In the distribution industry, change is the only constant. Integration with suppliers and customers is the best way to predict and prepare for it.
By Wally York, vice president of marketing
Pioneer-Standard
Electronics, Inc. Industrial Electronics Division
Electronic Component News magazine
Distribution is a notoriously cyclical industry. When the economy turns down, distributors are disproportionately affected as customers immediately stop ordering new components and cancel existing orders. Predictably, inventories build up and distributors find themselves carrying a glut of components. Distributors must discover the reasons these cycles occur, so the industry can identify strategies for anticipating, preparing for, and mitigating both downturns and upswings.

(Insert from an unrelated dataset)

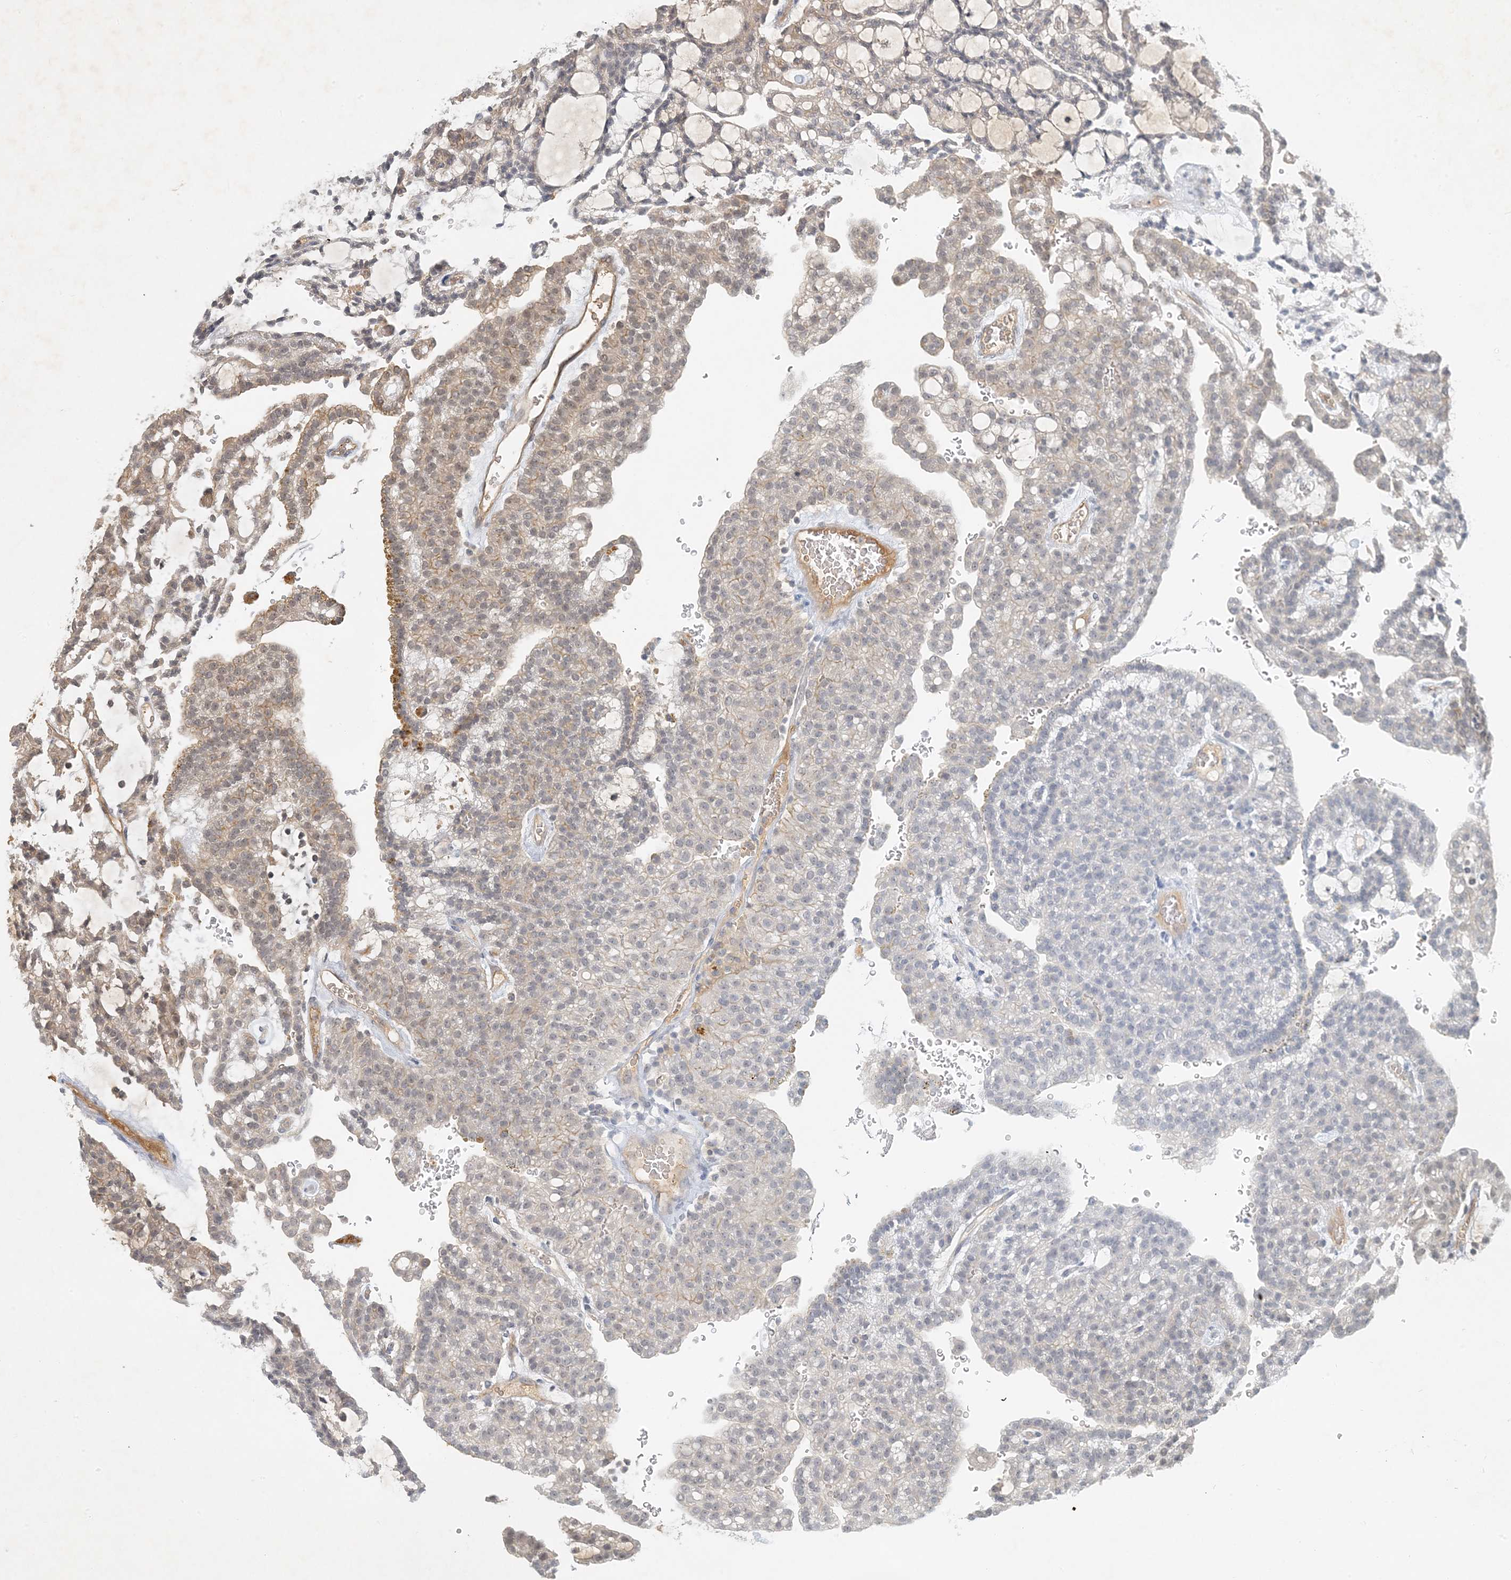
{"staining": {"intensity": "negative", "quantity": "none", "location": "none"}, "tissue": "renal cancer", "cell_type": "Tumor cells", "image_type": "cancer", "snomed": [{"axis": "morphology", "description": "Adenocarcinoma, NOS"}, {"axis": "topography", "description": "Kidney"}], "caption": "A photomicrograph of adenocarcinoma (renal) stained for a protein displays no brown staining in tumor cells.", "gene": "ZCCHC4", "patient": {"sex": "male", "age": 63}}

Most distributors are today coping with a very traditional glut. It’s not a new situation, and no one is particularly surprised. With apologies to the first President Bush, there’s no voodoo at work: we all recognized that the Internet economy is a roller coaster. Distributors, like many other industries, rode it up when times were good, and we’re riding it down on the other side of the bubble. If anyone in the industry is expressing legitimate surprise, it’s surprise at the relative swiftness with which this bubble popped and its commensurate glut arrived. But, if distributors are, in some sense, in the possession of the tools of their own destruction, they also possess the tools and capabilities to resolve some of the most challenging issues related to the cyclical economy.
Too many businesses blame a single cause for their inventory glut. The truth is far more complex, and far more difficult to admit for advocates of the “New Economy.” The New Economy is real – computers and communications have, indeed, enhanced the productivity of employees around the world. But the New Economy won’t make business cycles disappear – it will make them faster and more ferocious, for distributors and everyone else.
The Internet economy is based on the concept that more people have more access to more information and more avenues to act on what they learn. Conveniently enough, distributors consistently tell their customers and suppliers that is the recipe for effective supply chain management (SCM), their best strategy for dealing with business cycles.
The current downturn proves the truth of the New Economy: every economic variable is now much more liquid than it ever was before. When things start looking bad, it’s easy to shift investments, transfer production, shut down operations, and lay off employees. Those decisions are even easier because it’s just as simple to do the opposite when things start looking up – money flows around the globe in the blink of an eye, production ramps up at increasingly flexible manufacturers, people move from one place to another or telecommute with ease. The cycles remain – they just come faster and faster.
Distributors are not doomed to this fate if they will only practice what they preach: integration and collaboration.
The same eBusiness technologies that created the New Economy enable tighter integration and enhanced collaboration among distributors and their suppliers and customers. At Pioneer-Standard, we recognize and embrace the traditional strategy of SCM. At the same time, we’ve extended the practices of SCM to the other half of the equation – demand chain management. Demand chain management complements SCM by delivering a fully integrated view of component supply from the earliest stage of the product design cycle all the way through production. Both demand and supply chain management leverage New Economy technologies to forge closer and increasingly automated ties among electronics distributors, manufacturers, and suppliers.
Effective supply and demand chain management eliminates inefficiencies by fostering earlier, more consistent integration and collaboration from the beginning to the end of design, engineering, and production processes. Deploying the most advanced eBusiness systems, engineers, purchasing managers, distributors, manufacturers, and suppliers can leverage highly automated demand and supply chain management tools to improve designs, reduce costs, and accelerate time to market.
The integration enabled by demand and supply chain
management technologies presents an important benefit to distributors. Collaboration among all parties in the
manufacturing process generates better information for everyone – including
distributors. Better information enables
better decisions and better forecasting.
In other words, the natural
by-product of the most efficient possible integration and collaboration along
the chain of production is precisely the information that distributors need to
predict and prepare for the natural cycles of business that drive inventory
gluts and constrictions.
Distributors are uniquely qualified to deliver the
benefits of demand and supply chain management – and to derive the information
they need to adapt to economic changes.
By definition, distributors are the pivotal link between buyer and
seller, and have built a core competency based on using information to identify
and eliminate inefficiencies throughout the production process.
Distributors have invested considerable resources to convince the industry we aren’t just static middlemen. An inventory glut is precisely the wrong time to turn back the clock by throwing up our hands or assigning blame. Distributors can’t afford to merely react. As we changed the industry by adding value to distribution services, we must proactively apply the same tools and the same technologies to more tightly integrate the demand and supply chains, and better anticipate future demand.
The more value distributors add to both ends of the production chain, the more manufacturers and suppliers can optimize their productivity and efficiency, shorten time-to-market, and enhance their bottom lines. At the same time distributors are adding value, we’re also able to distinguish and analyze the information necessary to make better decisions and smooth the gluts as well as the constrictions in our inventories.